Le prove scientifiche a sostegno di questo sono ormai moltissime. I ricercatori Leisman, Moustafa e Shafir hanno analizzato diversi contributi scientifici sul tema in un articolo dal titolo Thinking, Walking, Talking: Integratory Motor and Cognitive Brain Function, concludendo che
i processi motori e cognitivi sono funzionalmente correlati e molto probabilmente condividono una storia evolutiva simile. Ciò è supportato da dati clinici e neurali che mostrano come alcune regioni del cervello integrino funzioni sia motorie che cognitive. Inoltre, sosteniamo anche che i processi cognitivi coincidono con risposte motorie complessa. Infine, esaminiamo anche i dati che supportano l'idea inversa che i processi motori possono contribuire alla funzione cognitiva, come riscontrato da molti programmi di riabilitazione e allenamento aerobico. (Traduzione nostra)
Gli esercizi aerobici, ad esempio, contribuiscono a ossigenare il cervello migliorandone le prestazioni.
Nel libro Giocate all’aria aperta! Angela Hanscom osservava che allenare le capacità di equilibrio nei bambini migliorava il loro senso de sé: i bambini erano più calmi e capaci di relazionarsi tra di loro. Cercando altri studi a supporto abbiamo scoperto che effettivamente l'apparato vestibolare, che governa l'equilibrio, svolge un ruolo chiave. Un bellissimo articolo dei ricercatori Bigna Lenggenhager e Christophe Lopez si intitola Vestibular Contributions to the Sense of Body, Self, and Others, che possiamo tradurre 'Il contributo vestibolare al senso del corpo, del sé e degli altri'. Descrive come alterando il nostro senso dell'equilibrio cambia anche il modo in cui percepiamo noi stessi e ci relazioniamo con gli altri.
I nostri bambini allenano troppo poco questo apparato. La prima cosa che possiamo fare è non fermarli quando girano su sé stessi, una cosa che tutti i bambini sperimentano ma che troppi adulti inibiscono. Assicuriamoci che non ci siano spigoli o altri pericoli, ma permettiamogli di girare. Un'altra cosa che possiamo fare è inserire delle piccole attività in grado di allenare l'equilibrio nelle nostre lezioni o routine casalinghe.
Un articolo del 2000 di Eric Jensen dal titolo Moving with the brain in mind ci permette di riassumere quello che abbiamo detto finora. Jensen scrive che "la ricerca sul cervello conferma che l'attività fisica — il movimento, lo stretching, la camminata — può effettivamente migliorare il processo di apprendimento".
Cominciamo noi adulti a muoverci di più, sia perché fa bene a noi, sia per dare l'esempio ai nostri bambini e ragazzi, e anche per trovare nuove idee per aggiungere movimento alle attività quotidiane.

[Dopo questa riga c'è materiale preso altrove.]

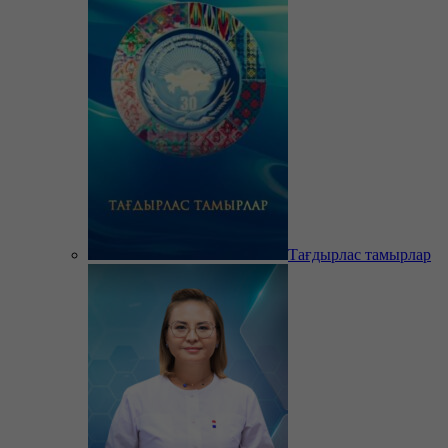
Тағдырлас тамырлар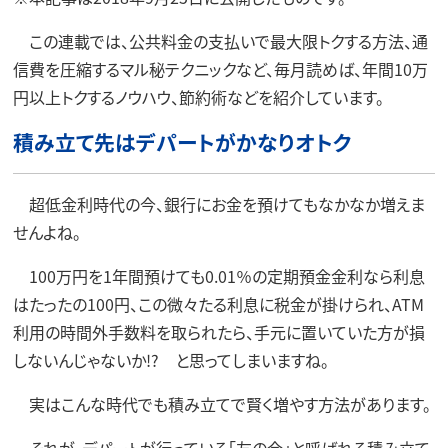
この連載では、公共料金の支払いで最大限トクする方法、通
信費を圧縮するマル秘テクニックなど、毎月読めば、年間10万
円以上トクするノウハウ、節約術などを紹介しています。
積み立て先はデパートがかなりオトク
超低金利時代の今、銀行にお金を預けてもなかなか増えま
せんよね。
100万円を1年間預けても0.01％の定期預金金利なら利息
はたったの100円、この微々たる利息に税金が掛けられ、ATM
利用の時間外手数料を取られたら、手元に置いていた方が損
しないんじゃないか!? と思ってしまいますね。
実はこんな時代でも積み立てで賢く増やす方法があります。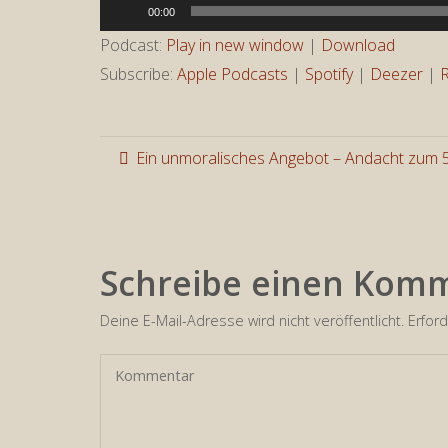
Audio-
00:00
Player
Podcast:
Play in new window
|
Download
Subscribe:
Apple Podcasts
|
Spotify
|
Deezer
|
Ein unmoralisches Angebot – Andacht zum 
Schreibe einen Kom
Deine E-Mail-Adresse wird nicht veröffentlicht.
Erford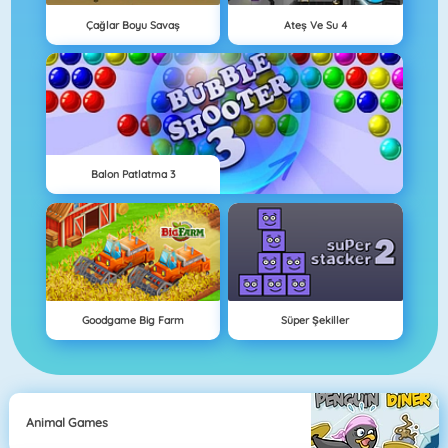
Çağlar Boyu Savaş
Ateş Ve Su 4
Balon Patlatma 3
Goodgame Big Farm
Süper Şekiller
Animal Games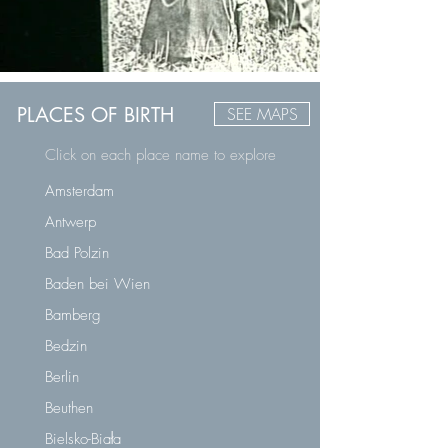
PLACES OF BIRTH
SEE MAPS
Click on each place name to explore
Amsterdam
Antwerp
Bad Polzin
Baden bei Wien
Bamberg
Bedzin
Berlin
Beuthen
Bielsko-Biała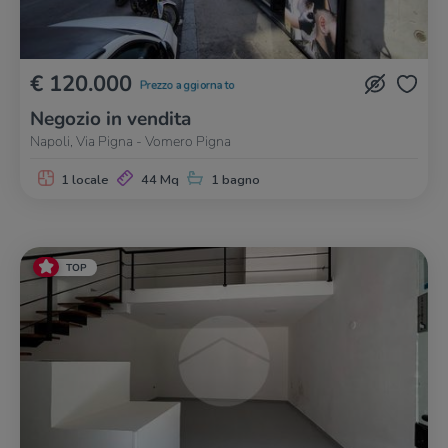
€ 120.000
Prezzo aggiornato
Negozio in vendita
Napoli, Via Pigna - Vomero Pigna
1 locale
44 Mq
1 bagno
TOP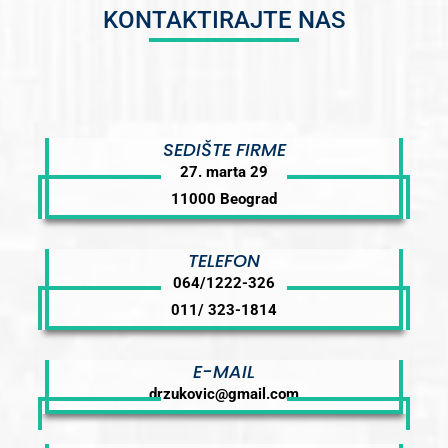
KONTAKTIRAJTE NAS
SEDIŠTE FIRME
27. marta 29
11000 Beograd
TELEFON
064/1222-326
011/ 323-1814
E-MAIL
drzukovic@gmail.com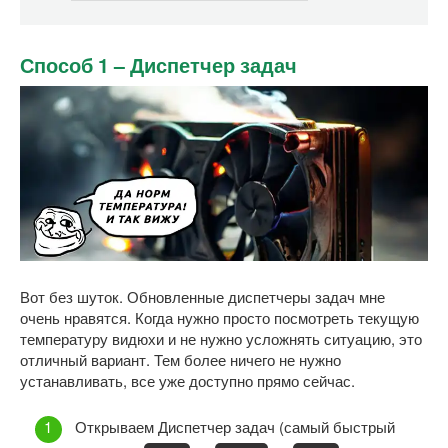
Способ 1 – Диспетчер задач
Вот без шуток. Обновленные диспетчеры задач мне
очень нравятся. Когда нужно просто посмотреть текущую
температуру видюхи и не нужно усложнять ситуацию, это
отличный вариант. Тем более ничего не нужно
устанавливать, все уже доступно прямо сейчас.
Открываем Диспетчер задач (самый быстрый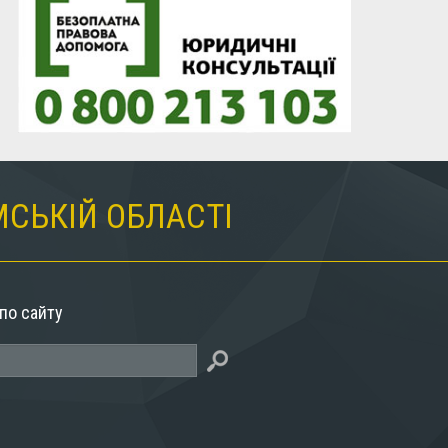
МСЬКІЙ ОБЛАСТІ
по сайту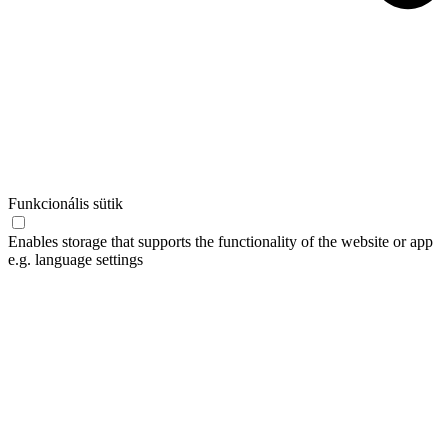
Funkcionális sütik
Enables storage that supports the functionality of the website or app
e.g. language settings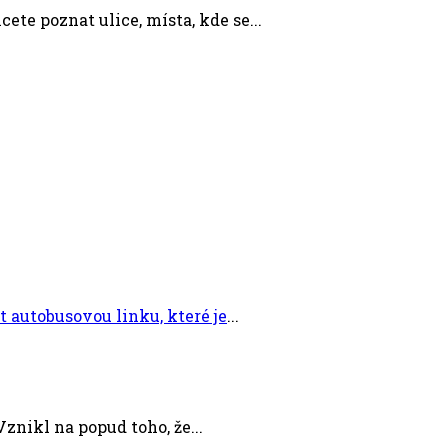
ete poznat ulice, místa, kde se...
 autobusovou linku, které je
...
znikl na popud toho, že...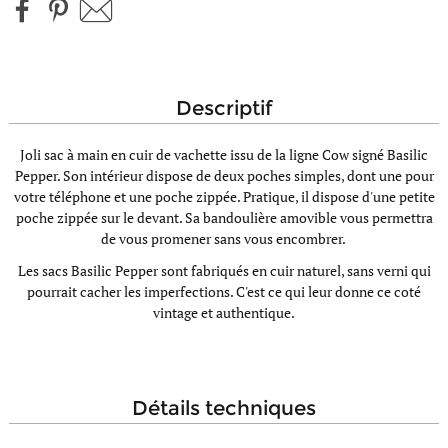
descriptif
Joli sac à main en cuir de vachette issu de la ligne Cow signé Basilic
Pepper. Son intérieur dispose de deux poches simples, dont une pour
votre téléphone et une poche zippée. Pratique, il dispose d'une petite
poche zippée sur le devant. Sa bandoulière amovible vous permettra
de vous promener sans vous encombrer.
Les sacs Basilic Pepper sont fabriqués en cuir naturel, sans verni qui
pourrait cacher les imperfections. C'est ce qui leur donne ce coté
vintage et authentique.
détails techniques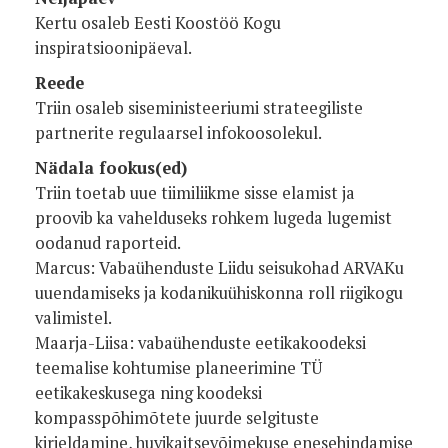
Kertu osaleb Eesti Koostöö Kogu
inspiratsioonipäeval.
Reede
Triin osaleb siseministeeriumi strateegiliste
partnerite regulaarsel infokoosolekul.
Nädala fookus(ed)
Triin toetab uue tiimiliikme sisse elamist ja
proovib ka vahelduseks rohkem lugeda lugemist
oodanud raporteid.
Marcus: Vabaühenduste Liidu seisukohad ARVAKu
uuendamiseks ja kodanikuühiskonna roll riigikogu
valimistel.
Maarja-Liisa: vabaühenduste eetikakoodeksi
teemalise kohtumise planeerimine TÜ
eetikakeskusega ning koodeksi
kompasspõhimõtete juurde selgituste
kirjeldamine, huvikaitsevõimekuse enesehindamise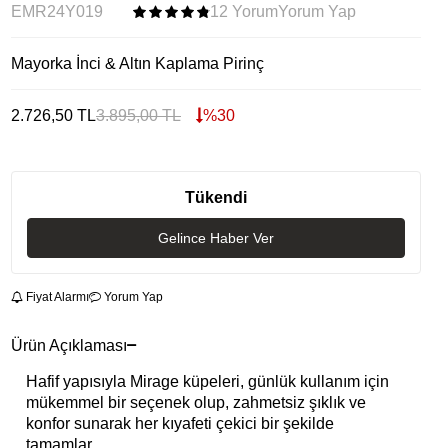
EMR24Y019
12 Yorum
Yorum Yap
Mayorka İnci & Altın Kaplama Pirinç
2.726,50
TL
3.895,00
TL
%
30
Tükendi
Gelince Haber Ver
Fiyat Alarmı
Yorum Yap
Ürün Açıklaması
Hafif yapısıyla Mirage küpeleri, günlük kullanım için
mükemmel bir seçenek olup, zahmetsiz şıklık ve
konfor sunarak her kıyafeti çekici bir şekilde
tamamlar.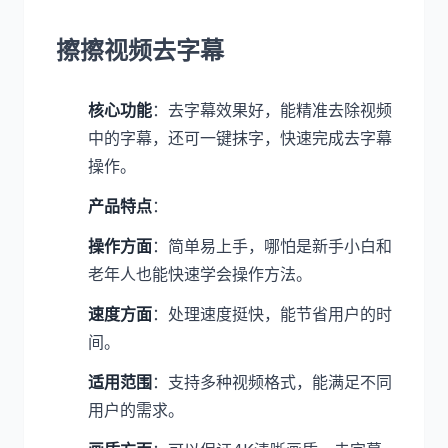
擦擦视频去字幕
核心功能
：去字幕效果好，能精准去除视频
中的字幕，还可一键抹字，快速完成去字幕
操作。
产品特点
：
操作方面
：简单易上手，哪怕是新手小白和
老年人也能快速学会操作方法。
速度方面
：处理速度挺快，能节省用户的时
间。
适用范围
：支持多种视频格式，能满足不同
用户的需求。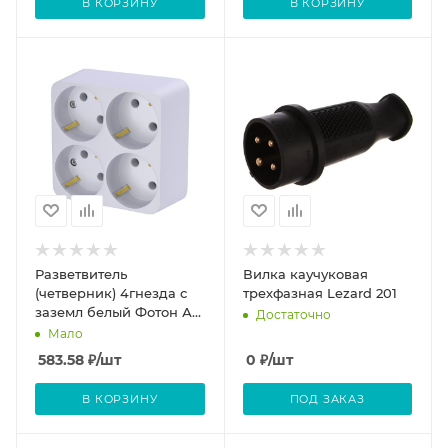
В КОРЗИНУ
В КОРЗИНУ
Разветвитель
Вилка каучуковая
(четверник) 4гнезда с
трехфазная Lezard 201
заземл белый Фотон АМ
Достаточно
16-3Е 16А
Мало
583.58
₽
/шт
0
₽
/шт
В КОРЗИНУ
ПОД ЗАКАЗ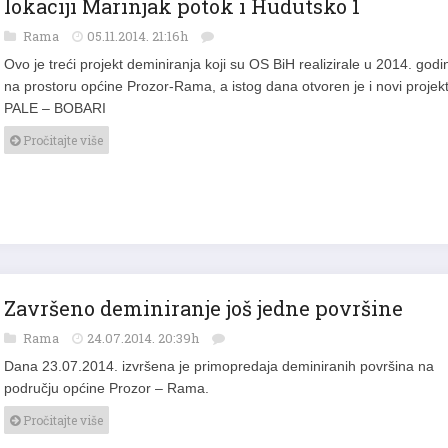
lokaciji Marinjak potok i Hudutsko 1
Rama
05.11.2014. 21:16h
Ovo je treći projekt deminiranja koji su OS BiH realizirale u 2014. godin
na prostoru općine Prozor-Rama, a istog dana otvoren je i novi projek
PALE – BOBARI
Pročitajte više
Završeno deminiranje još jedne površine
Rama
24.07.2014. 20:39h
Dana 23.07.2014. izvršena je primopredaja deminiranih površina na
području općine Prozor – Rama.
Pročitajte više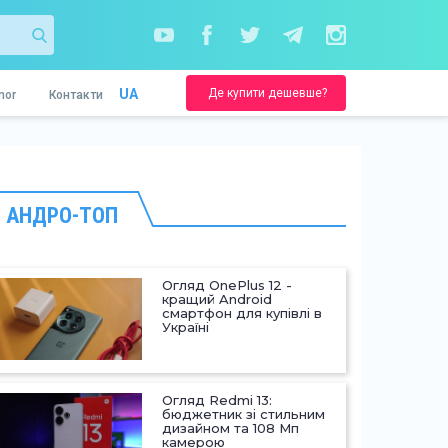
Де купити дешевше?
UA
nor
Контакти
АНДРО-ТОП
Огляд OnePlus 12 -
кращий Android
смартфон для купівлі в
Україні
Огляд Redmi 13:
бюджетник зі стильним
дизайном та 108 Мп
камерою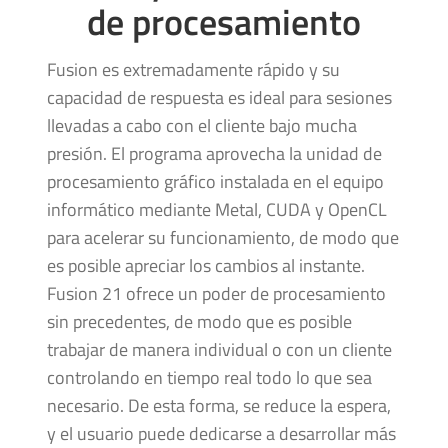
de procesamiento
Fusion es extremadamente rápido y su
capacidad de respuesta es ideal para sesiones
llevadas a cabo con el cliente bajo mucha
presión. El programa aprovecha la unidad de
procesamiento gráfico instalada en el equipo
informático mediante Metal, CUDA y OpenCL
para acelerar su funcionamiento, de modo que
es posible apreciar los cambios al instante.
Fusion 21 ofrece un poder de procesamiento
sin precedentes, de modo que es posible
trabajar de manera individual o con un cliente
controlando en tiempo real todo lo que sea
necesario. De esta forma, se reduce la espera,
y el usuario puede dedicarse a desarrollar más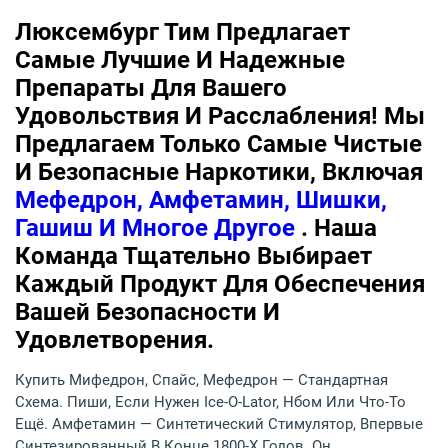
Люксембург Тим Предлагает
Самые Лучшие И Надежные
Препараты Для Вашего
Удовольствия И Расслабления! Мы
Предлагаем Только Самые Чистые
И Безопасные Наркотики, Включая
Мефедрон, Амфетамин, Шишки,
Гашиш И Многое Другое
. Наша
Команда Тщательно Выбирает
Каждый Продукт Для Обеспечения
Вашей Безопасности И
Удовлетворения.
Купить Мифедрон, Спайс, Мефедрон — Стандартная
Схема. Пиши, Если Нужен Ice-O-Lator, Нбом Или Что-То
Ещё. Амфетамин — Синтетический Стимулятор, Впервые
Синтезированный В Конце 1800-Х Годов. Он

Non possiamo più aspettare. Uno studio longitudinale su un campione regionale italiano ci dice che siamo di fronte a Trend secolari di involuzione delle capacità motorie in età scolare. I nostri bambini stanno peggiorando sotto moltissimi indicatori fisici e questo, come abbiamo visto, non influisce solo sul loro corpo o sulla loro salute ma anche sul loro cervello.
Per agire subito non bisogna porsi l'obiettivo di cambiare il mondo: basta iniziare a intervenire nella propria cerchia, con i propri alunni o con i propri figli. E poi, se è possibile, coinvolgere amici e parenti sensibilizzandoli sull'importanza del movimento.